Canton Coin Rallies as DTCC Introduces Tokenized Treasury Plans
Key Takeaways
- Canton Coin surged by 27% following DTCC’s announcement of tokenizing US Treasury securities on its Canton Network.
- DTCC’s initiative marks a significant step towards integrating traditional finance with blockchain technology, emphasizing institutional involvement.
- Tokenization of real-world assets has tripled in value over the past year, demonstrating significant growth and interest.
- Major financial players like BlackRock are active in the tokenized assets space, enhancing market accessibility and efficiency.
WEEX Crypto News, 2025-12-26 10:16:49
In the fast-evolving landscape of blockchain and cryptocurrency, the intersection of traditional finance and digital assets continues to garner attention. A notable development in this integration is the recent announcement by the Depository Trust & Clearing Corporation (DTCC), which has sparked significant rallying of Canton Coin.
Understanding the Impact of DTCC’s Tokenization Strategy
On December 17, the DTCC unveiled plans for tokenizing a portion of US Treasury securities using its Canton Network. This move not only signifies the increasing momentum behind tokenizing real-world assets but also highlights the strategic importance of blockchain technology in modern financial systems. The DTCC plays a pivotal role in the US securities market, overseeing an astronomical $3.7 quadrillion in securities transactions last year, thereby making its foray into the blockchain realm especially noteworthy.

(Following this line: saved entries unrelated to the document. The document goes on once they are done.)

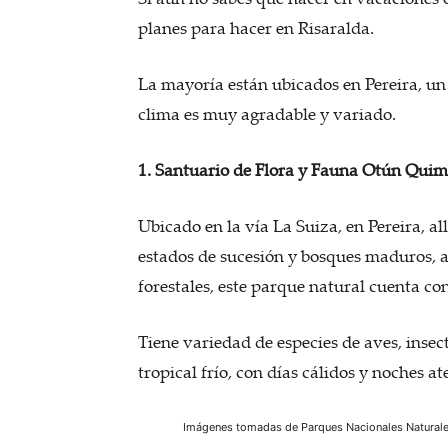
planes para hacer en Risaralda.
La mayoría están ubicados en Pereira, un
clima es muy agradable y variado.
1. Santuario de Flora y Fauna Otún Qui
Ubicado en la vía La Suiza, en Pereira, a
estados de sucesión y bosques maduros,
forestales, este parque natural cuenta con
Tiene variedad de especies de aves, inse
tropical frío, con días cálidos y noches 
Imágenes tomadas de Parques Nacionales Natural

Frank La Salla, the CEO of DTCC, characterized this initiative as a collaborative effort to chart a roadmap for bringing high-value tokenization use cases to the forefront. Starting with US Treasury securities, this plan aims to expand into a wider range of DTC-eligible assets. The initiative underscores a growing trend in institutional circles where traditional financial instruments are being translated into blockchain-ready tokens. This transformation stands to reshape the digital asset landscape, bridging the gap between conventional markets and cutting-edge technology.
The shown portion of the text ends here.